Aktivitas Land Clearing PT. ALN

Aktivitas Land Clearing PT. WKS di lahan Gambut

Moratorium bukan jawaban atas: Konflik, Keselamatan Warga dan Pemenuhan Hak Ekologi Warga
Dengan melihat intensitas konflik disektor Kehutanan dengan grafik yang terus menanjak dan korban yang terus berjatuhan bersamaan dengan pelaksanaan kebijakan moratorium yang terus bergulir, menunjukkan bahwa Kebijakan Moratorium belum siap dijadikan sebagai salah satu model resolusi konflik.

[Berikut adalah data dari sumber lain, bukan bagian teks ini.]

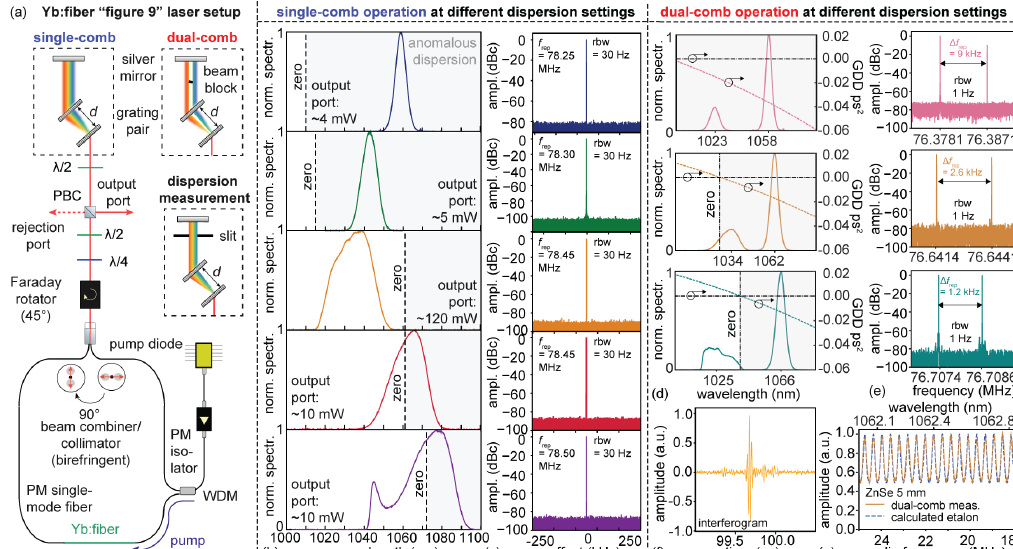
Figure 1: (a) Laser setup depicting the single- and dual-comb operation mode as well as the slit-method used for intra-cavity dispersion measurements. (b) Optical spectra of modelocking states obtained in single-comb operation at 5 different grating separations d and (c) corresponding measurement of the repetition rate frequency f rep . (d) Optical spectra in dual-comb operation at 3 different grating separations and (e) corresponding measurement of the repetition rate frequencies f rep,1 an f rep,2 . (f) Single-shot time domain interferogram of the configuration with Δ f rep =2.6 kHz corresponding to (g) transmission measurement of a 5-mm thick ZnSe (orange) and simulation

Kebijakan moratorium belum melihat konflik sebagai hal yang penting, tetapi hanya melihat konflik sebagai bagian kecil dari buruknya tata kelola Kehutanan di Indonesia. Kebijakan moratorium juga tidak mampu membongkar persoalan disektor Kehutanan secara mendasar. Selain konflik, Kebiajkan Moratorium juga belum melihat bahwa penyelamatan warga miskin dan warga rentan menjadi hal utama yang harus disiapkan mekanismenya. Dengan kata lain, memperjuangkan keselamatan warga bukan hal utama yang dibicarakan dalam kebijakan moratorium hutan. Kebijakan moratorium hanya bicara bagaimana proteksi kawasan hutan, dengan melihat intrumen didalamnya sebagai objek yang secara otomatis akan terproteksi jika kawasan hutan dapat diproteksi. Tapi tidak berbicara bagaimana pemulihan hak ekolgi warga pada kawasan-kawasan yang menjadi sasaran implementasi kebijakan ini. Tidak ada jawaban yang pasti atas hak pangan berkelanjutan, air bersih dan Lingkungan yang sehat bagi warga yang berada disekitar objek moratorium. Artinya Moratorium belum mampu memberikan jawasa atas kepastian penyelesaian konflik, jaminan atas keselamatan warga dan pemulihan hak ekologi warga rentan yang berada didalam dan disekitar kawasan hutan.